While augmented reality may sound a little too high tech for yachts, there are augmented reality systems available for marine navigation. One company that has taken just such an approach is LookSea in Wiscasset, Maine, with a product called LookSea Pro. The system consists of a video camera, a computer, a display monitor, a heading source and a GPS position input. The video camera records the scene and sends that to the central computer, which also knows the boat's heading and position. The computer lays down virtual images of buoys and a course to steer in highway view (complete with "guardrails") along with other navigational aids and hazards. In clear weather, LookSea users see the video image of the water before them with the virtual highway superimposed. In foggy weather, the video camera displays a featureless gray image. The LookSea system, however, knows the boat's heading and position on an electronic chart and so shows the same highway view with course to steer and navigational information displayed. In the case of fog the vessel operator steers the highway course into the fog. Of course, in such a situation you might want to slow down and consult your radar. Any vessels you run into in the fog are unlikely to be of the virtual kind.
This ability of virtual buoys to assist real buoys in a high-traffic zone like the Straits of Malacca is just one way to use virtual buoys. Another virtual buoy idea that has been discussed by the world's coast guards and hydrographic offices is using virtual buoys to save money. Poor maritime nations are often hard pressed to maintan floating aids. Even for wealthy nations like the U.S. and the U.K., the cost of buoy purchase, deployment, recovery and repair is substantial. Maritime agencies may be keen on the prospect of replacing expensive real buoys with cheap virtual ones.
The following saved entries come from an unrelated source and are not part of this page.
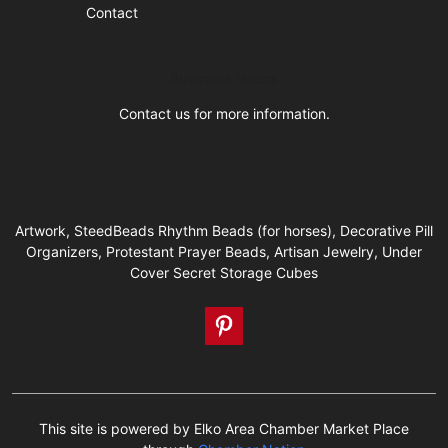
Contact
Business Hours
Contact us for more information.
Artwork, SteedBeads Rhythm Beads (for horses), Decorative Pill
Organizers, Protestant Prayer Beads, Artisan Jewelry, Under
Cover Secret Storage Cubes
This site is powered by Elko Area Chamber Market Place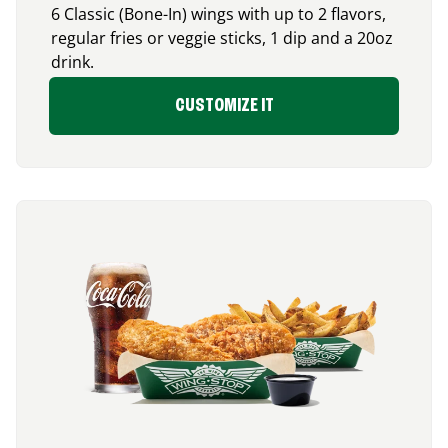
6 Classic (Bone-In) wings with up to 2 flavors,
regular fries or veggie sticks, 1 dip and a 20oz
drink.
CUSTOMIZE IT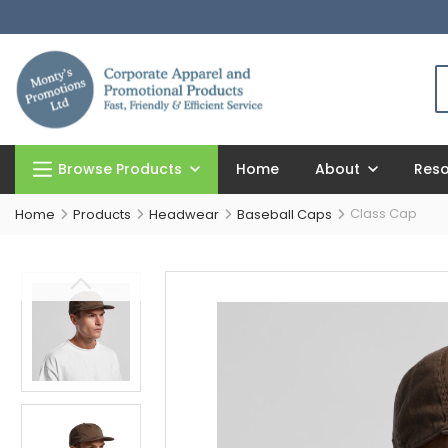
Browse Products
Home
About
Res
Class Cap
Home
Products
Headwear
Baseball Caps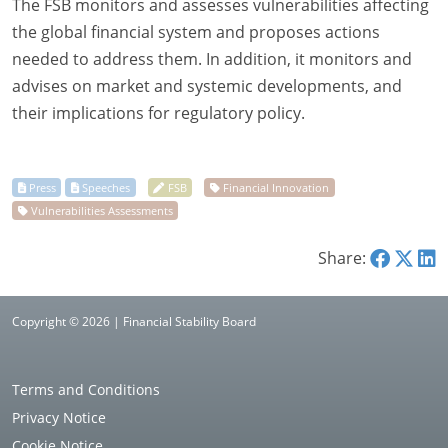
The FSB monitors and assesses vulnerabilities affecting
the global financial system and proposes actions
needed to address them. In addition, it monitors and
advises on market and systemic developments, and
their implications for regulatory policy.
Share:
Copyright © 2026 | Financial Stability Board
Terms and Conditions
Privacy Notice
Cookie Notice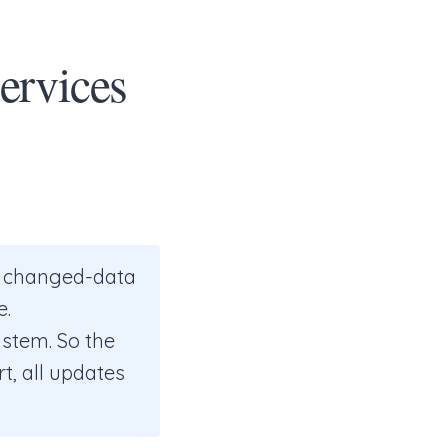
ervices
e changed-data
e.
stem. So the
t, all updates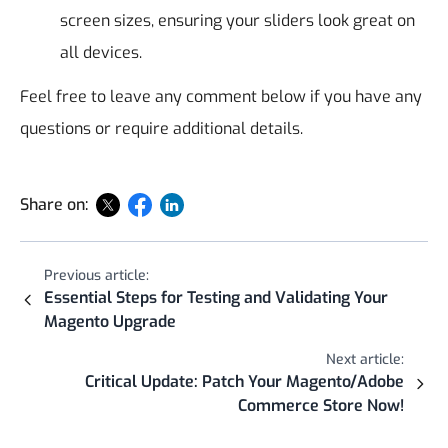
screen sizes, ensuring your sliders look great on
all devices.
Feel free to leave any comment below if you have any
questions or require additional details.
Share on:
Previous article:
Essential Steps for Testing and Validating Your
Magento Upgrade
Next article:
Critical Update: Patch Your Magento/Adobe
Commerce Store Now!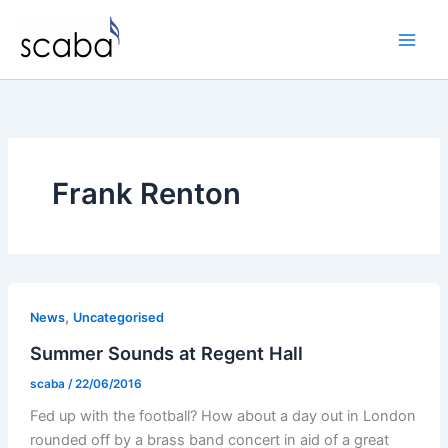
Skip
to
content
Frank Renton
,
News
Uncategorised
Summer Sounds at Regent Hall
scaba
/
22/06/2016
Fed up with the football? How about a day out in London
rounded off by a brass band concert in aid of a great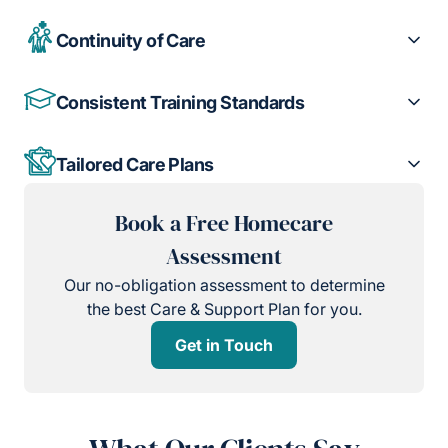
Continuity of Care
Consistent Training Standards
Tailored Care Plans
Book a Free Homecare
Assessment
Our no-obligation assessment to determine
the best Care & Support Plan for you.
Get in Touch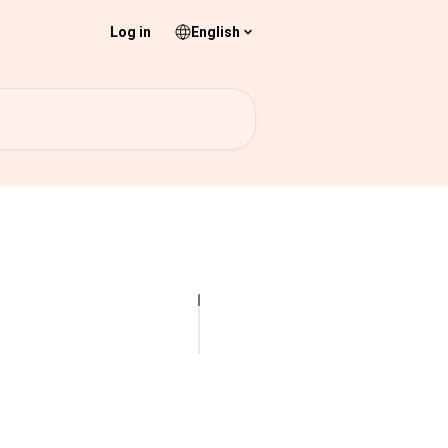
Log in
English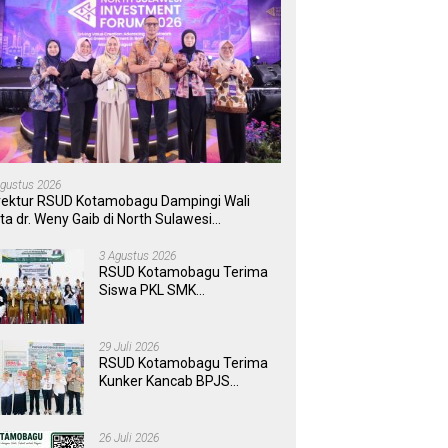
Agustus 2026
rektur RSUD Kotamobagu Dampingi Wali
ta dr. Weny Gaib di North Sulawesi
vestment Forum 2026
3 Agustus 2026
RSUD Kotamobagu Terima
Siswa PKL SMK
Muhammadiyah, Perkuat
Sinergi Dunia Pendidikan
dan Layanan Kesehatan
29 Juli 2026
RSUD Kotamobagu Terima
Kunker Kancab BPJS
Tondano, Tinjau Pelayanan
dan Perkuat Sinergi
Wujudkan UHC
26 Juli 2026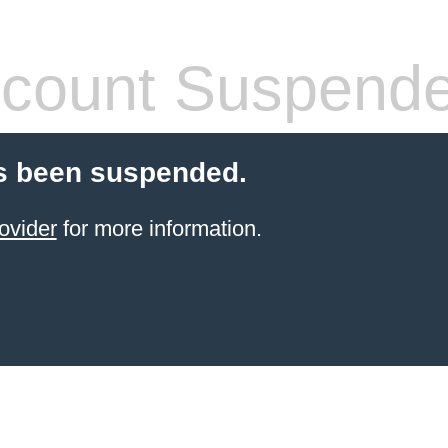
count Suspend
s been suspended.
ovider
for more information.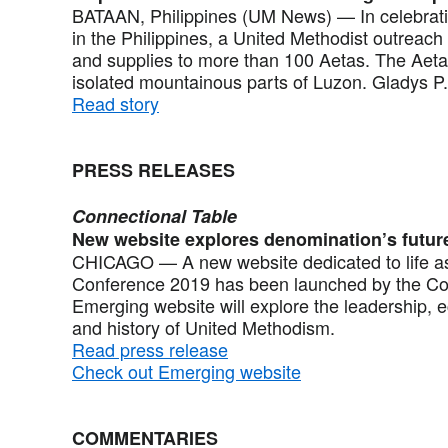
BATAAN, Philippines (UM News) — In celebrati
in the Philippines, a United Methodist outreach 
and supplies to more than 100 Aetas. The Aeta
isolated mountainous parts of Luzon. Gladys P
Read story
PRESS RELEASES
Connectional Table
New website explores denomination’s futur
CHICAGO — A new website dedicated to life as
Conference 2019 has been launched by the Con
Emerging website will explore the leadership, ec
and history of United Methodism.
Read press release
Check out Emerging website
COMMENTARIES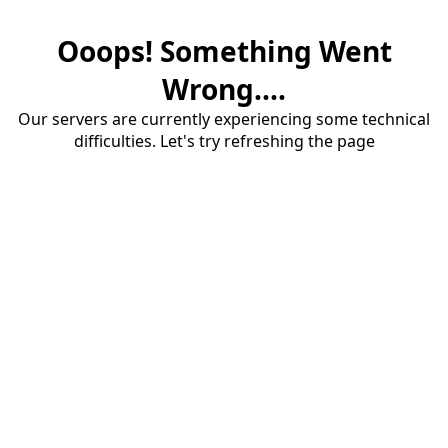
Ooops! Something Went
Wrong....
Our servers are currently experiencing some technical
difficulties. Let's try refreshing the page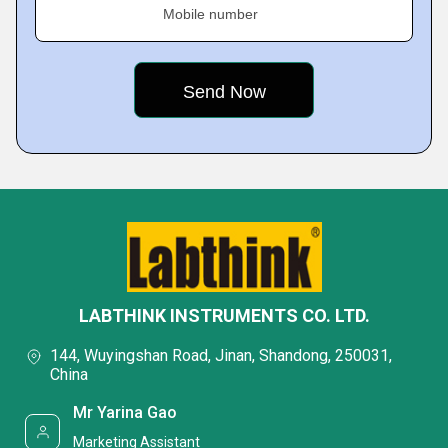
Mobile number
LABTHINK INSTRUMENTS CO. LTD.
144, Wuyingshan Road, Jinan, Shandong, 250031,
China
Mr Yarina Gao
Marketing Assistant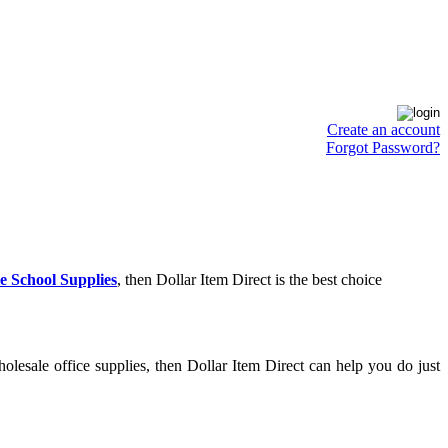
Create an account
Forgot Password?
e School Supplies
, then Dollar Item Direct is the best choice
lesale office supplies, then Dollar Item Direct can help you do just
Even though the Coast Guard is working on the E-nav standard, there is no plan right now to move toward virtual aids to navigation. "I have a lot of faith in floating hardware," said the Coast Guard's Sollosi. And he stresses that his office's work on E-nav is just beginning. "We are in the experimental stage," Sollosi said. "Before we ever deploy virtual aids, we will do a lot of simulation and testing in a very controlled environment."
So while virtual aids might save money, such a move would require that all mariners have an electronic system to see navigational aids. For those hardy souls who eschew electronic navigation, the waters of the world would return to a time when there were no buoys and a navigator, armed with a good lead line, a stout hull and a dash of courage, was largely on his own.